In our work, the proposed algorithm assumes sufficient initial exploration to gather necessary data. We address this by initializing M values to a non-zero constant across all state-action pairs and also allowing epsilon exploration, where epsilon decays over time. This ensures agents visit a wide range of state-action pairs early on, preventing issues of zero variance for unvisited state-action pairs. We added epsilon-exploration for all algorithms including baselines.

“Effects on M with sparse cumulant”

In scenarios with sparse cumulants, the non-zero initialization of M ensures that all states are visited, providing a fair opportunity to correct M estimates over time.

“What happens to the algorithm as a function of the error in the estimates of M?”
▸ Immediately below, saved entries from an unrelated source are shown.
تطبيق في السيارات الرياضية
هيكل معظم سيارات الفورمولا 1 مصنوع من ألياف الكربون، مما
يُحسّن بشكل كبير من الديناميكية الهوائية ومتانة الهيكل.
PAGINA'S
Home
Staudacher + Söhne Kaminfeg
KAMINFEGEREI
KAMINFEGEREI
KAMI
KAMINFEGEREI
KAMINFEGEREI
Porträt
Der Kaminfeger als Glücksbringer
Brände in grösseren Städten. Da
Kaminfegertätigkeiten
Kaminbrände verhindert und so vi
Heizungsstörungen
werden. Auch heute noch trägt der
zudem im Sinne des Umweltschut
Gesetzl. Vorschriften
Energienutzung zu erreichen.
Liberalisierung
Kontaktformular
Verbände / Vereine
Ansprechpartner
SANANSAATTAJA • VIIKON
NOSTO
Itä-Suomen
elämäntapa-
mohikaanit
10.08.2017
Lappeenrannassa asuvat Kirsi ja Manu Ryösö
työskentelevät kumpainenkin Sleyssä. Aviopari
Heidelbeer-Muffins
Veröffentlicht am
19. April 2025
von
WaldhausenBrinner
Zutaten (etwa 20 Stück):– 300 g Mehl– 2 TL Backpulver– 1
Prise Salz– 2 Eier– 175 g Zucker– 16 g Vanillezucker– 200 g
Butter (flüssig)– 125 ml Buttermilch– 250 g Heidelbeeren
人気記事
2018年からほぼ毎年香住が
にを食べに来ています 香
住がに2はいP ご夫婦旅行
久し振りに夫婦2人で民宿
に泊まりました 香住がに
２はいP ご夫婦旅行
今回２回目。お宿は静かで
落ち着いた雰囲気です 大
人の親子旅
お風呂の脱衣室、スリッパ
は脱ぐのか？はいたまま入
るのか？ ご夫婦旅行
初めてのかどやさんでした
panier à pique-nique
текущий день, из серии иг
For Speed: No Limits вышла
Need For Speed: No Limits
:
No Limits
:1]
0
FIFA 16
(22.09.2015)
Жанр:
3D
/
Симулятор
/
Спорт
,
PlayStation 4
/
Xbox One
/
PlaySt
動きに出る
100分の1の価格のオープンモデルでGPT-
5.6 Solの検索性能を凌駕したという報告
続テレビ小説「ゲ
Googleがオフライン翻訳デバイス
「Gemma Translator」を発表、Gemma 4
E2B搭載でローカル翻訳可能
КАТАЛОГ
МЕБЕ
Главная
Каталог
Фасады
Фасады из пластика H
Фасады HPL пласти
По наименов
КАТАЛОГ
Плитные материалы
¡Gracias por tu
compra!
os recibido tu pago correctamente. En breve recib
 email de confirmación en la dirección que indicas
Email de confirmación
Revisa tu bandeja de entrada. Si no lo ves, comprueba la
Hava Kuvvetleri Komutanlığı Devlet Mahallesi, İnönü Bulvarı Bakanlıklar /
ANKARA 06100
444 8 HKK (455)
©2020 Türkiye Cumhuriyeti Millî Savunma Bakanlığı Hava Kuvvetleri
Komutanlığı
Similar to any TD-based algorithm, the empirical version of our approach relies on initial estimates, which will be imperfect. If the initial M estimates are incorrect, the TD error will indicate this, either positively or negatively. The behavior policy update will then be influenced by these M estimates, leading the agent to gather new samples as it interacts with the environment. As agent collects more data, the M estimates will improve—either increasing or decreasing for specific states—allowing the behavior policy to adjust and correct its sampling strategy accordingly. If an M estimate is very small compared to its true value, the agent will first focus on states with higher M estimates, correct those values, and then revisit the poorly estimated states to update their M estimates. This iterative process is analogous to TD-based Q-learning updates in standard RL.

Additionally, if the target policies have non-zero probabilities, our behavior policy incorporates a small epsilon probability over those state-action pairs. This approach is also supported by Lemma 6.1 which requires a bounded difference between the behavior and target policies to ensure that the variance function remains well defined. For Mujoco experiments, we added KL term to limit this divergence.

We will include these explanations in the camera-ready version to provide a practical understanding of our algorithm.

最终决定Accept (poster)

2024-09-25

The reviewers and I generally liked this paper. While the core algorithm is a bit obvious, the paper is well-written and makes a positive contribution to the RL literature on GVFs. The paper has a nice mix of theory and empirical work, and addresses a problem that has not been previously studied, and provides proofs of correctness (never easy to do in an RL setting!). The paper also provides a clear, well-written discussion of the issues surrounding GVFs. Based on the alignment of all of these positive factors, I recommend acceptance.